Hi Bernhard, sowie liebe Frau Bernhard

toll gemacht, Ihr Lieben! als wennste dabei wärst! Punkte? ja, mach ich, ne handvoll!

schwappt etwa die Karnevals-Welle bis zu Euch? Auf jeden Fall auch hier bis zu uns - was niemand glaubt, aber auch relativ kleine Dörfer machen hier relativ große Umzüge: Drei Prunkwagen, also, eher Wagen, ohne Prunk und die stehen mehr oder weniger, als dass sie umziehen, denn wenn der erste der drei aus'm Dorf draussen ist, fährt der letzte, der Dritte also, am andern Ende los. Dann machen die'n größeren Bogen auf der Umgehungsstraße und sind dann nach drei Minuten und 45 sek. wieder da. Tarä, tarä, tarä!!! Aber saufen tun die die gleichen Mengen, wie der gesamte Rosenmontagszug in Kölle ...

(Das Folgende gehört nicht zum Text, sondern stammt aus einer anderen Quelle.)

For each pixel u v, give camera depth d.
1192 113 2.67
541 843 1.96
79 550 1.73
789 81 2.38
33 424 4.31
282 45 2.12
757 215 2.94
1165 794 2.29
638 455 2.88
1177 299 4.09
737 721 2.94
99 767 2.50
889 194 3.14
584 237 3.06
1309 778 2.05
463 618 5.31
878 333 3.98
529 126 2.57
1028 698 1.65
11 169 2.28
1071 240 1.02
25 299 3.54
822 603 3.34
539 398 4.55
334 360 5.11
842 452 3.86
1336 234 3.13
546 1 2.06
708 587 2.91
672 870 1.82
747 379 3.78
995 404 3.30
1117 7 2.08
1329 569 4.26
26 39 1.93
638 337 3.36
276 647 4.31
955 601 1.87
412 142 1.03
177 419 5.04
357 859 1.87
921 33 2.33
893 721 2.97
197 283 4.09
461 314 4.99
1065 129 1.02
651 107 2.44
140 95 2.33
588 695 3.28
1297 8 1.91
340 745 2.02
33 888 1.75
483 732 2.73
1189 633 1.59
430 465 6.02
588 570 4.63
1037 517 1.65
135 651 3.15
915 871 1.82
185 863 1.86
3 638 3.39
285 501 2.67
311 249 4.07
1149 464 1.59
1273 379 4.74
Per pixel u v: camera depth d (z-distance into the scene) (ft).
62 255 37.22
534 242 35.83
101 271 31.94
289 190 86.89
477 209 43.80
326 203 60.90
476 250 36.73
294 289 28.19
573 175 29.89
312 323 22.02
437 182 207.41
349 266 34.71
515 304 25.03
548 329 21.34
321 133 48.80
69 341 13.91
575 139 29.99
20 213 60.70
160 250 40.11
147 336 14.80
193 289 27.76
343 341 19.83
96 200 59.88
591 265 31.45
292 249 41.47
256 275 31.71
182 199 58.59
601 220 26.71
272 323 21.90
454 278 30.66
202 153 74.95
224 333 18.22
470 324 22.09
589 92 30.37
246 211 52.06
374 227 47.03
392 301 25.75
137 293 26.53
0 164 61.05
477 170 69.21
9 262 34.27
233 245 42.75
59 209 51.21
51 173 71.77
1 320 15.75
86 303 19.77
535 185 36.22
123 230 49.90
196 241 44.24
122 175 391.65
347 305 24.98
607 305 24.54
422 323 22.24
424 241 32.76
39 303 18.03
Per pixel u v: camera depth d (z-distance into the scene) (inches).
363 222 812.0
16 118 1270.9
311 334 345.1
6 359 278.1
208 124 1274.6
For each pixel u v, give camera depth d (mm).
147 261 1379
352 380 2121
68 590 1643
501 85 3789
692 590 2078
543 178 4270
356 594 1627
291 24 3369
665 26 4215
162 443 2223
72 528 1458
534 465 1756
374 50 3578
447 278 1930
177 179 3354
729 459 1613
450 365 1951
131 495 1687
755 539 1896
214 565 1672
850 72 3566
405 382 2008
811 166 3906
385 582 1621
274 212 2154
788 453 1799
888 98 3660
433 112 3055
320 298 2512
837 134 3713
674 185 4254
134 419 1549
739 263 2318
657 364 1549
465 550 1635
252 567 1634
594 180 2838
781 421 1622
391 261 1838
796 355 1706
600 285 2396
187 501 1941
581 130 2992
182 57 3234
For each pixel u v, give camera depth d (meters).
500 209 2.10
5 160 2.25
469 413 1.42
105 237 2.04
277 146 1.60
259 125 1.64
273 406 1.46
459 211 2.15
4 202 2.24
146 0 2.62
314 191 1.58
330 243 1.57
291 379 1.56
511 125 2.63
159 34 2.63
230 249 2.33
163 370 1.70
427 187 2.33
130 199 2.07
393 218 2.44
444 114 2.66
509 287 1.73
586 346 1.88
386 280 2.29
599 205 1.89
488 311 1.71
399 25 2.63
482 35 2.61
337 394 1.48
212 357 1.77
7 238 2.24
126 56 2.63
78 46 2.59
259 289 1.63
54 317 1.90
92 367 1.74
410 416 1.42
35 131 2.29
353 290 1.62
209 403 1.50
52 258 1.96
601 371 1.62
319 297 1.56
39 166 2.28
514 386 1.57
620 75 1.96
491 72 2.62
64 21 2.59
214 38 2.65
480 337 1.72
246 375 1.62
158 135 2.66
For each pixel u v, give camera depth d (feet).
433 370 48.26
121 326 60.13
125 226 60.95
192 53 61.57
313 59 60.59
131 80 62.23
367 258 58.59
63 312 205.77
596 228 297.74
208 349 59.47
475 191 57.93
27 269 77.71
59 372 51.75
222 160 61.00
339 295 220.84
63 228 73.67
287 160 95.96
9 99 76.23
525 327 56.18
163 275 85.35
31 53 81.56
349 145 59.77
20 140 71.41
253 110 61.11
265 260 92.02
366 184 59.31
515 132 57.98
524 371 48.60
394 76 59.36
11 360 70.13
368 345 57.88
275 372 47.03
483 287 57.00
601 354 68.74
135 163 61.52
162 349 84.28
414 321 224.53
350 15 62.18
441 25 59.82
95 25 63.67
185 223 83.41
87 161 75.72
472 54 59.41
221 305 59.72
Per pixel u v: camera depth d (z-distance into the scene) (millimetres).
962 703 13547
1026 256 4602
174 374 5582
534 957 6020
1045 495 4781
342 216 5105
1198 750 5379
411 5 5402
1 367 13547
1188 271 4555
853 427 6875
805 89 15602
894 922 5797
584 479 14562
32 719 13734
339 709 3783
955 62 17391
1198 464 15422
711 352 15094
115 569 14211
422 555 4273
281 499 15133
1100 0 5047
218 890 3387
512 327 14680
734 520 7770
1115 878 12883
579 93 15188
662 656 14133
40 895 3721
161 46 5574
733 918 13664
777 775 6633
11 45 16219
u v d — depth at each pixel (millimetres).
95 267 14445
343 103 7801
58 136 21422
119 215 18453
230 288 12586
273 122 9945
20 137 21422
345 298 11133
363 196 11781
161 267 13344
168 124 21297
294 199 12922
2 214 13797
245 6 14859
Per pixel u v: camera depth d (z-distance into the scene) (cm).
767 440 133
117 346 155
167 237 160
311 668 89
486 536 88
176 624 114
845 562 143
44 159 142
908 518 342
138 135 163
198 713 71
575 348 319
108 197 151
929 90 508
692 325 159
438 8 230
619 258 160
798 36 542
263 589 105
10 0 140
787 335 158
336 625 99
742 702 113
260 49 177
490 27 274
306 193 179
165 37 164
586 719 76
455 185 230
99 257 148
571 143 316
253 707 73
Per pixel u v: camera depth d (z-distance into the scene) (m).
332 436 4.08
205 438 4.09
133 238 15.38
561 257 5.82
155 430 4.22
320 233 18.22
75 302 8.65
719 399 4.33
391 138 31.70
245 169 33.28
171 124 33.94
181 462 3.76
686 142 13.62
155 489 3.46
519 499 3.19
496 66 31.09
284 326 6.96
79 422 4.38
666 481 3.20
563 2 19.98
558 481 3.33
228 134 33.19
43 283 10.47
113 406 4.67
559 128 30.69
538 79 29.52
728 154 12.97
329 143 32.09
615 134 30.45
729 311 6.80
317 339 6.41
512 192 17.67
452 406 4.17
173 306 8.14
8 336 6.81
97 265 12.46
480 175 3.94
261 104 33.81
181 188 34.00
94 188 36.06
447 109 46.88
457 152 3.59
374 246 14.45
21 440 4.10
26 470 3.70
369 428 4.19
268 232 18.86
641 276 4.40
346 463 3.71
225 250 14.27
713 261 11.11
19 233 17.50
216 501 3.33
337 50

Ach Gott ja, ist doch nicht das selbe, heißt "Faslam" oder so.

Hier üprinx der gewünschte Link: http://forum.webmart.de/wmforum.cfm?id=2199718

liebe Grüße von
Bruno
 
Hallo Udo,
danke für Deinen Kommentar!

Als roter Promi muss man scheint's
so manche Kröte schlucken,
und sich sogar bei -Mainz bleibt Mainz-
verbeugen und sich ducken.
Wer sich vor solchem Gremium
zum Affen machen lässt,
der ist nicht närrisch, er ist dumm,
und ..... ins eigne Nest!

Wie gut, dass wir nicht dort gewesen sein müssen!
-Bernhard-

Liebe Irene,
ich bedanke mich für Deine hochkarätige Lobeshymne! Es fällt mir bei Dir sicher nicht schwer, mich einmal zu revanchieren.
Ansonsten werde ich diese Tage unbeschadet überstehen, ich lebe auf einer narrenfreien Insel, umgeben von Hochburgen der alemannischen Fasnacht.
Helau! -Bernhard-

Hallo Jürgen,
nimm es nicht so sehr genau mit dem Versmaß usw! Was ich in die LL. stelle, ist mehr oder weniger Gebrauchsliteratur, um den Alltag der Lupen-Leser etwas aufzuheitern.
Irgendwann hole ich diese Gedichte wieder aus der Schublade und überarbeite sie und schleife daran herum. Irgendwann...
-Bernhard-


Hi Bruno, und wer immer mit Dir diese Zeilen liest!
Das Problem mit den Umzügen auf kleinen Dörfern ist mir nicht unbekannt. Wenn ein Umzugwagen (mehr ohne, als mit Prunk) vorne hereinfährt, muss der andere hinten hinausfahren, denn die Musikkapelle mit Humba, humba tätarä benötigt ja auch mindestens zwanzig Meter Dorfstraße in der
Länge. Ansonsten ist die alemannische Fasnet eine recht ernsthafte Sache. Jedes Nest hat seine eigene Zunft, Maske, Häs, Fasnetruf und seine besondere, meist mühsam zusammengebastelte Historie, die es vor karnevallistischen Nachahmern zu bewahren gilt. Aber das Saufen verbindet!